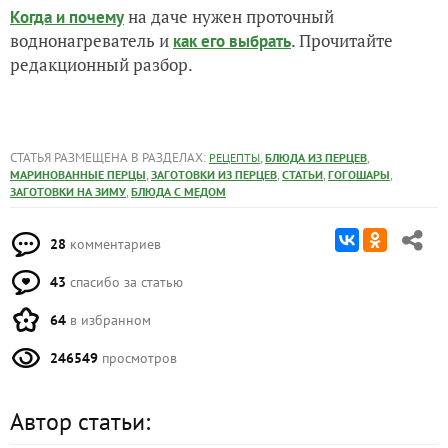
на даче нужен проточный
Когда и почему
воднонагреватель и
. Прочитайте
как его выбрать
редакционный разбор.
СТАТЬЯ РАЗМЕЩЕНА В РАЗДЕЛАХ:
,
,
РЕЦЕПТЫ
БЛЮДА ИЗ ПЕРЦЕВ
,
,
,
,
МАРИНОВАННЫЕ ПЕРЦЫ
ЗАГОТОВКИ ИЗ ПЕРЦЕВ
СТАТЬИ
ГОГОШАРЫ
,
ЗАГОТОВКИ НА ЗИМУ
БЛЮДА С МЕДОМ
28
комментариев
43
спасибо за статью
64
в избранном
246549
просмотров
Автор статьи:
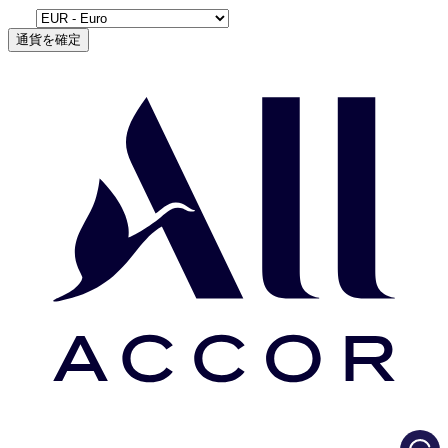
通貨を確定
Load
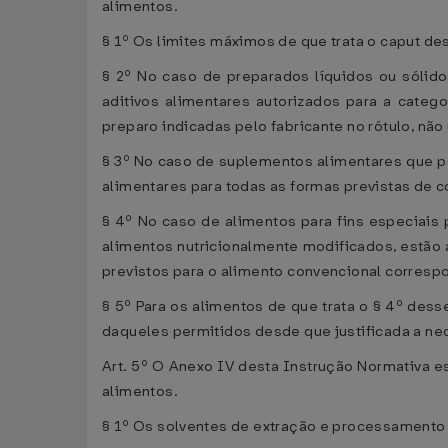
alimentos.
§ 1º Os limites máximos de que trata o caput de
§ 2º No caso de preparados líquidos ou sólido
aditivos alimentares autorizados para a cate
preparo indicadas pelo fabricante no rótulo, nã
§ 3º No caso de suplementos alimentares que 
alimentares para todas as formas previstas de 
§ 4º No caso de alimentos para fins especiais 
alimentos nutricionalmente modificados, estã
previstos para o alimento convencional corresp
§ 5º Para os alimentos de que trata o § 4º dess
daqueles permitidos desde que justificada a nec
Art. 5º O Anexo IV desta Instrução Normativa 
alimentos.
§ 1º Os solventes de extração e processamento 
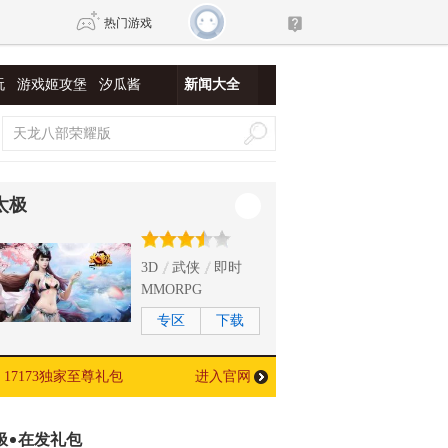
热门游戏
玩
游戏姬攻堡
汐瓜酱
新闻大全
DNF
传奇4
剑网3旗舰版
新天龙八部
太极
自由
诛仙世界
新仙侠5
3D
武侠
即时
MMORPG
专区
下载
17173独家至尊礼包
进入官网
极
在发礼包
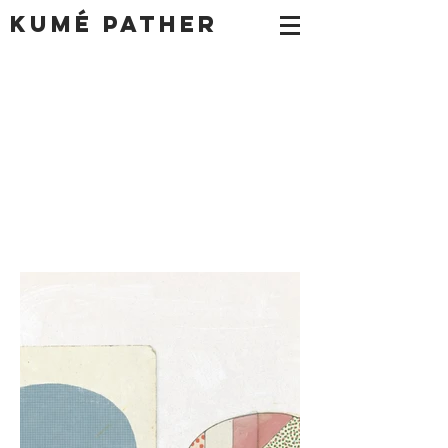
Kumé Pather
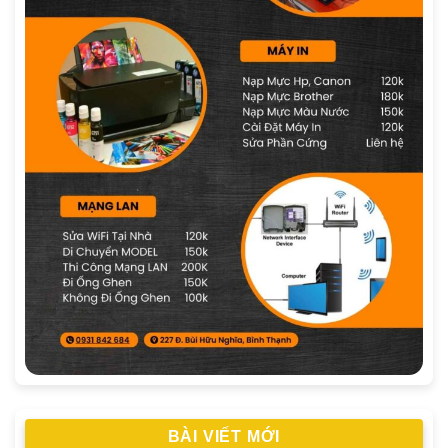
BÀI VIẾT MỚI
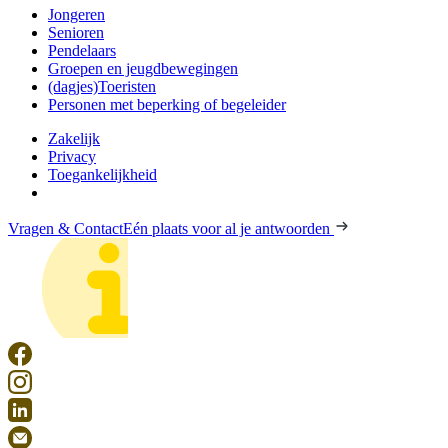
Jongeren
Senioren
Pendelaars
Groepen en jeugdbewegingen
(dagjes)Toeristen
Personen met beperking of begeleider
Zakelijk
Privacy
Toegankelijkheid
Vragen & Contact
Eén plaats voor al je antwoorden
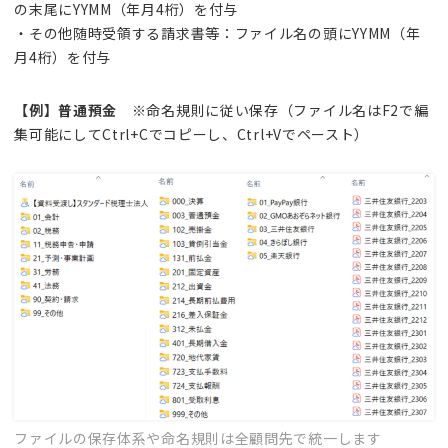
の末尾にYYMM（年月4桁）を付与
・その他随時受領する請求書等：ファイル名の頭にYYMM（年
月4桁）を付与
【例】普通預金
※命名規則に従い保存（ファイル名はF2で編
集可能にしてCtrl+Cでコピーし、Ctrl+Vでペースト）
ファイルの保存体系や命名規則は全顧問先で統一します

» **Task details**: Report every line of the records that contains the string "alimentos", counting only matches with the same upper and lower case.

» **Worked solution**:
alimentos.
§ 4º No caso de alimentos para fins especiais 
alimentos nutricionalmente modificados, estã
§ 5º Para os alimentos de que trata o § 4º dess
alimentos.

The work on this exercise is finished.